Charles Dhewa Correspondent
Besides focusing on pleasing foreign investors, the ease of doing business hype gives an impression that business is easy.
If doing business was easy, everybody would be a businessperson.
Farmers and entrepreneurs who wait for conditions to become favourable in order to get into business will stop forever.
Most organisations and people who promote the notion of ease of doing business have never run businesses themselves.
Isn’t it correct that fortunes are born in bad markets?
The ability to navigate uncertainties is the most powerful skill in the business world.
Those who do well in hard times will survive anywhere.
For a long time, development organisations have pretended to simplify people’s livelihoods, including doing business, but this has happened at the expense of innovation.
Open markets in developing countries have for decades been proving that doing business is not easy.
If business was easy, those with collateral would easily get all the money from banks and succeed in doing their businesses.
Conversely, small actors like SMEs, who do not have the collateral required by banks, have a better sense of the business environment than big boys, who can easily walk into a bank and get what they want, but fail to run businesses.
Lessons from dynamics in African mass markets
Every farmer, who brings commodities in the mass market, is expected to sell everything within four hours irrespective of the volume of commodities s/he brings.
The farmer will have to know different actors, including opportunistic traders, who jump onto every fast-moving commodity.
Being opportunistic, these traders go for a commodity when it has the best price.
For instance, when tomatoes are in short supply, they colonise them, but when there is a tomato glut, they leave farmers to struggle on their own.
A desire to quickly seal a deal is one characteristic of a trader.
Before the farmer knows it, s/he has already agreed to a deal.
These are the same techniques applied by some foreign investors on uninformed Government officials, who end up signing deals that do not help ordinary people like farmers.
How mass market traders use
By looking at dressing and walking style, traders can tell whether one is a farmer or trader.
Traders walk much faster.

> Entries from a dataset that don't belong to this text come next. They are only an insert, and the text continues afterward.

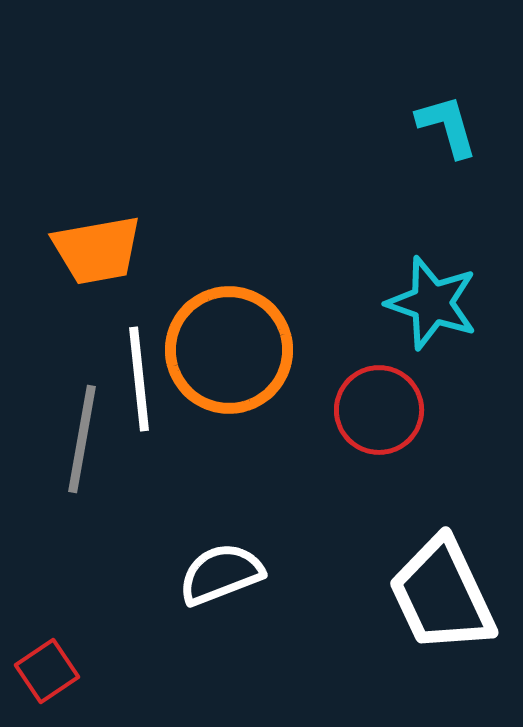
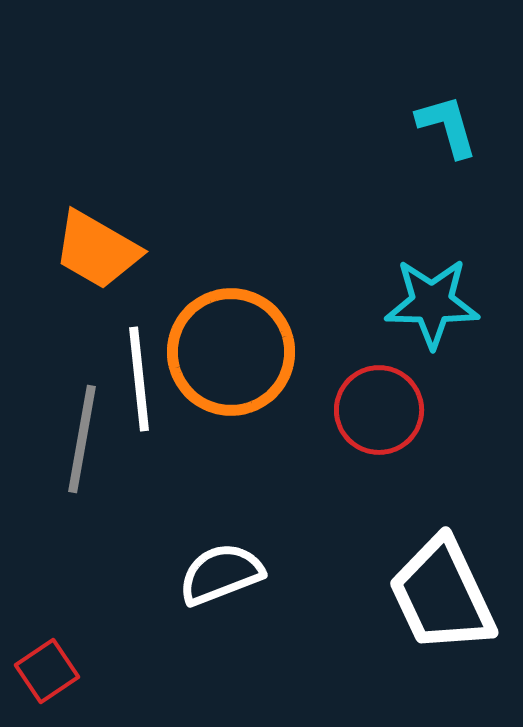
orange trapezoid: rotated 40 degrees clockwise
cyan star: rotated 18 degrees counterclockwise
orange circle: moved 2 px right, 2 px down
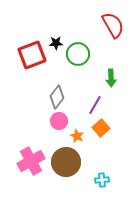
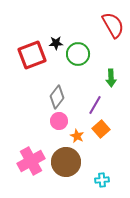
orange square: moved 1 px down
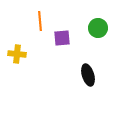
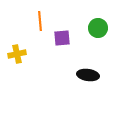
yellow cross: rotated 18 degrees counterclockwise
black ellipse: rotated 65 degrees counterclockwise
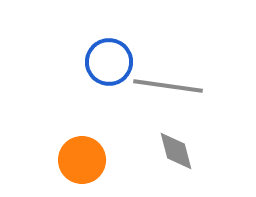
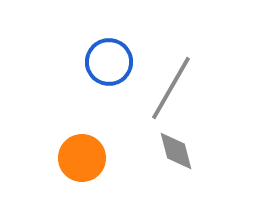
gray line: moved 3 px right, 2 px down; rotated 68 degrees counterclockwise
orange circle: moved 2 px up
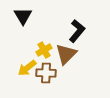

The way commodities from a farmer and a trader are stacked is also telling.
Traders have a structure of stacking and grading by stacking, while the farmer’s commodities are often mixed up.

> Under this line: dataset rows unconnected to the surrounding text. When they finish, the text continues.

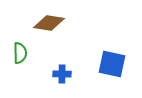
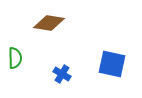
green semicircle: moved 5 px left, 5 px down
blue cross: rotated 30 degrees clockwise
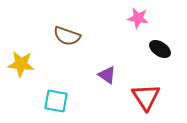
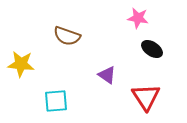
black ellipse: moved 8 px left
cyan square: rotated 15 degrees counterclockwise
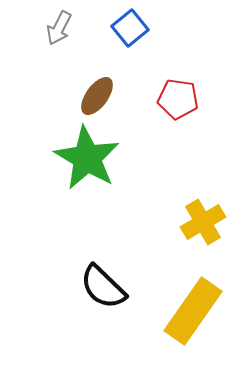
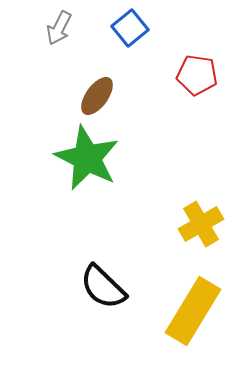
red pentagon: moved 19 px right, 24 px up
green star: rotated 4 degrees counterclockwise
yellow cross: moved 2 px left, 2 px down
yellow rectangle: rotated 4 degrees counterclockwise
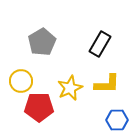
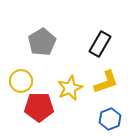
yellow L-shape: moved 1 px left, 2 px up; rotated 20 degrees counterclockwise
blue hexagon: moved 7 px left, 1 px up; rotated 20 degrees counterclockwise
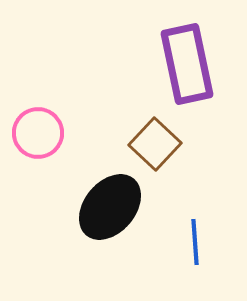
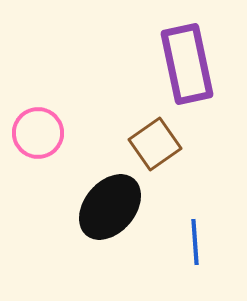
brown square: rotated 12 degrees clockwise
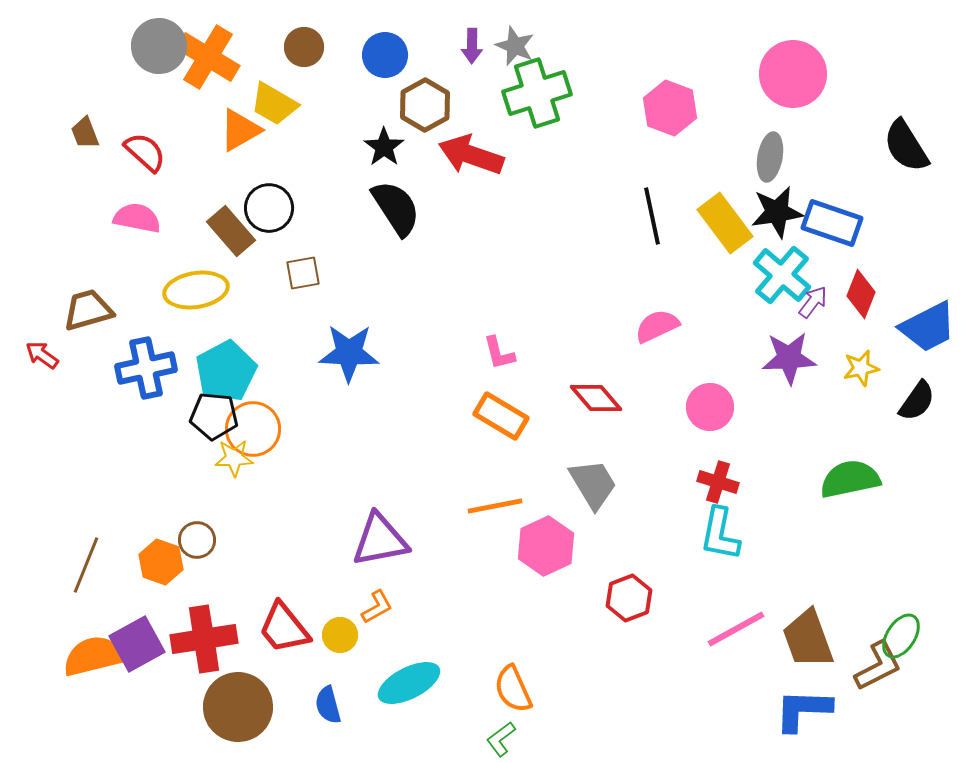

A trader’s commodities are well-packed and in large sizes or portions on top.
When traders visit farms, they go with experienced packers — packing is where some of the manipulation happens through over-packing.
Since most smallholder farmers do not have scales to weigh commodities on-farm, measuring through observations sees the trader getting an extra crate from at least four crates.
This is just to illustrate how there is no real ease of doing farming as a business.
How competitors close to themarket end up setting prices
A farmer who brings 1 000 crates of tomatoes tend to set the price and rules of the game for the farmer who brings 200 crates.
If a box is going for $10, the farmer who brings 1 000 crates will earn $10 000, while the one who brings 200 crates will earn $2 000 within the four hours of marketing.
Assuming transport costs constitute 20 percent of sales, the 1 000 crates farmer will incur $2 000 transport costs, while the 200 crates farmer will incur $4 000 transport costs because s/he has to do five trips in order to match the 1 000 crates farmer who will have brought his consignment in one trip.
This means the 1 000 crates farmer enjoys economies of scale, enabling him/her to set prices.
He can afford to drop prices to $8/crate and still break even, while the 200 crate farmer will not be able to survive.
This is how big volume farmers can push out smallholder farmers, who bring small volumes.
The same scenario applies to the inputs side. Farmers who are subsidised with inputs push those who buy their own inputs out of the market.
It means prices will not be set by supply and demand, but by some farmers with hidden advantages that enable them to set prices downwards.
The market does not care that commodities coming to the market were produced with different costs.
It is the same with formal education. Children in rural areas are expected to write the same examination with urban children who have many advantages like electricity and libraries and be expected to compete for the same employment opportunities.
In agriculture, farmers close to supermarkets have a lot of advantages like good road network and abundant transport choices.
On the other hand, farmers in Rusitu, which is a good production zone, but beset by poor infrastructure, are less competitive in the same market with farmers from Mazowe or Norton.
That is how they are taken advantage of by farmers close to the market whose price settings influences prices on the entire market.
Farmers close to the market end up becoming buyers of commodities from those in distant production zones.
Promoting ease of doing business by exploring other advantages
Besides price, what other competitive advantages can be used to assist farmers far from the market?
Nyanga potato farmers in Zimbabwe have managed to stand up to the competition due to their unique micro climate, which enables them to produce high quality potatoes and supply when competitors do not have the commodity.
What competitive advantages can be identified in distant farmers so that they can have a percentage share in setting prices?
When such advantages are identified and cultivated, price stops becoming the only determinant of consumers’ decisions to buy.
From that angle, there will be a justification for prices to differ as farmers from distant areas will have a unique selling proposition justifying higher prices to compensate market-related costs.
Unless policymakers understand these issues at a granular level, ease of doing business initiatives will not benefit farmers and small entrepreneurs.